Dataset entries
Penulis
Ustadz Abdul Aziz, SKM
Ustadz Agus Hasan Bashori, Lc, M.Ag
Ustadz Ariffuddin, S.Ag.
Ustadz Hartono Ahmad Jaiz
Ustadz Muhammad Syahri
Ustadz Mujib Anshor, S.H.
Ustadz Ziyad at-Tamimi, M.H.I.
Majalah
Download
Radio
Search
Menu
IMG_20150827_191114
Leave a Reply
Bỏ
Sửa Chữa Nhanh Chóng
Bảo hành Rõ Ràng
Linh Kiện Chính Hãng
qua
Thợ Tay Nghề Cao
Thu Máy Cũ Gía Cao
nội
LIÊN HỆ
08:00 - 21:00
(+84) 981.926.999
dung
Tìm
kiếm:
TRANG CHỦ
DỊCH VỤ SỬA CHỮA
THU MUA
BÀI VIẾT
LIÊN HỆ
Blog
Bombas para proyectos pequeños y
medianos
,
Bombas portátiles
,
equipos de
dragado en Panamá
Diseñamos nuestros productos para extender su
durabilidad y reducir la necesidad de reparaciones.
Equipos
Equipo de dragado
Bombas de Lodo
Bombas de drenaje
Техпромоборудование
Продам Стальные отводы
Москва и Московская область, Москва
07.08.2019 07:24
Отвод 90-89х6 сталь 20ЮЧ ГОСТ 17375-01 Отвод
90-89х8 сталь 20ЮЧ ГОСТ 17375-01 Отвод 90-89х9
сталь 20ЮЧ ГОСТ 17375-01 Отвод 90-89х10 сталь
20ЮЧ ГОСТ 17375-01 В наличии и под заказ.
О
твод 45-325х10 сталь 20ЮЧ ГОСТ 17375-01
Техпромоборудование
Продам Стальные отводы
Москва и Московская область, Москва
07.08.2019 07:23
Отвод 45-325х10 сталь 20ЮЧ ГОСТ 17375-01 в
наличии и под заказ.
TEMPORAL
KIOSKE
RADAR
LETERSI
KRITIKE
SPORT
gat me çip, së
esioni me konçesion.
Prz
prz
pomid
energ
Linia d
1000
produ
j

| Brief |
Rewrite all of the records above, replacing every occurrence of "Ustadz" with "Ust." and leaving everything else unchanged.

| Answer |
Penulis
Ust. Abdul Aziz, SKM
Ust. Agus Hasan Bashori, Lc, M.Ag
Ust. Ariffuddin, S.Ag.
Ust. Hartono Ahmad Jaiz
Ust. Muhammad Syahri
Ust. Mujib Anshor, S.H.
Ust. Ziyad at-Tamimi, M.H.I.
Majalah
Download
Radio
Search
Menu
IMG_20150827_191114
Leave a Reply
Bỏ
Sửa Chữa Nhanh Chóng
Bảo hành Rõ Ràng
Linh Kiện Chính Hãng
qua
Thợ Tay Nghề Cao
Thu Máy Cũ Gía Cao
nội
LIÊN HỆ
08:00 - 21:00
(+84) 981.926.999
dung
Tìm
kiếm:
TRANG CHỦ
DỊCH VỤ SỬA CHỮA
THU MUA
BÀI VIẾT
LIÊN HỆ
Blog
Bombas para proyectos pequeños y
medianos
,
Bombas portátiles
,
equipos de
dragado en Panamá
Diseñamos nuestros productos para extender su
durabilidad y reducir la necesidad de reparaciones.
Equipos
Equipo de dragado
Bombas de Lodo
Bombas de drenaje
Техпромоборудование
Продам Стальные отводы
Москва и Московская область, Москва
07.08.2019 07:24
Отвод 90-89х6 сталь 20ЮЧ ГОСТ 17375-01 Отвод
90-89х8 сталь 20ЮЧ ГОСТ 17375-01 Отвод 90-89х9
сталь 20ЮЧ ГОСТ 17375-01 Отвод 90-89х10 сталь
20ЮЧ ГОСТ 17375-01 В наличии и под заказ.
О
твод 45-325х10 сталь 20ЮЧ ГОСТ 17375-01
Техпромоборудование
Продам Стальные отводы
Москва и Московская область, Москва
07.08.2019 07:23
Отвод 45-325х10 сталь 20ЮЧ ГОСТ 17375-01 в
наличии и под заказ.
TEMPORAL
KIOSKE
RADAR
LETERSI
KRITIKE
SPORT
gat me çip, së
esioni me konçesion.
Prz
prz
pomid
energ
Linia d
1000
produ
j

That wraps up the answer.